The power firm also noted higher water inflow that underpinned the generation of its hydro plants as well as the uptick in electricity demand due to the gradual recovery of economic activities – being the added factors propelling its income growth within the January-June stretch this year.

In the second quarter alone, the company’s profitability posted a surge of 136-percent to P4.0 billion as against a relatively very lean P1.7 billion a year ago.

Aboitiz Power said it booked non-recurring foreign exchange gains of P34 million within April-June financial review period on the revaluation of its dollar-denominated liabilities, and that was way lower than last year’s P251 million non-recurring gains.

“Without these one-off gains, core net income for the second quarter of 2021 was P3.9 billion, 175-percent higher year-on-year,” the company expounded.

On the higher WESM dispatch, Aboitiz Power explained that such pertained to heftier volumes traded in compliance with the must-offer-rule; and its earnings had also been bolstered up by higher prices that reigned in the spot market due to tight supply conditions in some periods –especially in the summer months of this semester.

The company similarly divulged that it was able to claim liquidated damages “for the delay in the construction of GNPower Dinginin Co. Ltd. and received the final payment for business interruption claims resulting from GNPower Mariveles Energy Center Co. Ltd.’s (GMEC) outages in 2019.”

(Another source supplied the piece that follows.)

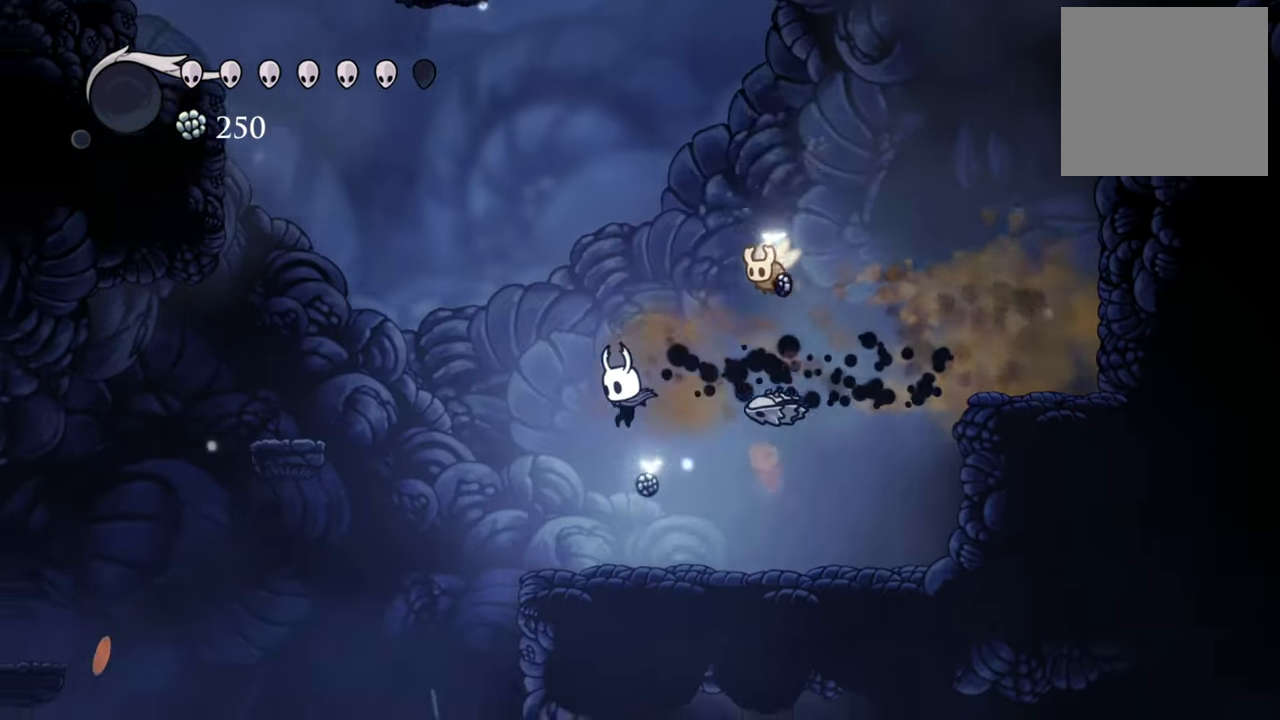
{"buttons": [], "events": [[320, "DPAD_LEFT", "up"]]}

Relative to the manifest uptick in electricity demand, Aboitiz Power President and CEO Emmanuel V. Rubio said “we’ve seen more economic activity in the first half with the easing of the Covid-related restrictions.”

He qualified “the increase in energy demand helped us recover from our financial performance in the same period last year.”

On the generation and retail supply segment of the company’s business, Aboitiz Power reported that earnings before interest, taxes, depreciation and amortization (EBITDA) hovered at P20.5 billion, or 39-percent higher versus last year six-month EBITDA of P14.8 billion.

The power distribution venture of the Aboitiz group, on the other hand, posted EBITDA of P4.1 billion in the first half, and that was a 12-percent leap vis-à-vis last year’s P3.7 billion.

The firm similarly logged 4.0-percent hike in energy sales that reached 2,745 gigawatt-hours, which also climbed from the year-ago level of 2,629 GWh.

“This was driven by higher energy consumption resulting from recoveries in demand,” Aboitiz Power conveyed, emphasizing that sales in the residential customer-segment had been sustained; while power sales to commercial and industrial end-users escalated “due to looser community quarantines and the resumption of operations of commercial and industrial customers.”

Onward, the company is anticipating the full commercial operation of unit 1 of its Diningin power plant that will then contribute additional 668MW capacity to Luzon grid- and it shall also serve as added income driver for the conglomerate.

The longer term investment focus of the company will be the rollout of a number of blueprinted renewable energy projects – including solar and hydropower installations – which will further reinforce its Cleanergy brand and will also be a succor to its portfolio rebalancing on to the targeted 50:50 thermal-to-RE installation ratio.